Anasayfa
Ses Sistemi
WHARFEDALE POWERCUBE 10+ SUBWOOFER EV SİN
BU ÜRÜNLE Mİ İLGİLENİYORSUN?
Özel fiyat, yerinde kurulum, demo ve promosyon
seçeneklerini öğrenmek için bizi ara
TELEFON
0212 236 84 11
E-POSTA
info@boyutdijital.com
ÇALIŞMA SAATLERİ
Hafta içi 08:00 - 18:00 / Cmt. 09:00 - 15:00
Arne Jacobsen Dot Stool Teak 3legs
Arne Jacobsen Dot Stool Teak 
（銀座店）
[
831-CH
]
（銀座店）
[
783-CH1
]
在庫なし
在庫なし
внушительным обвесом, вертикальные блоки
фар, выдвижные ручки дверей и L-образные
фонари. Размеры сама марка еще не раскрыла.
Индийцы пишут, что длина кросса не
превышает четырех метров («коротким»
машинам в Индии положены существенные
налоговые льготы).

****************

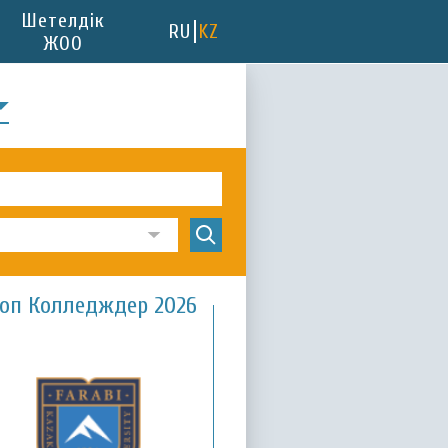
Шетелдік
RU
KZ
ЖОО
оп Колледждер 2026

****************

## Task prompt
How many lines of the listing contain the word "Stool"? Give only the number.

## Solution for this exercise
2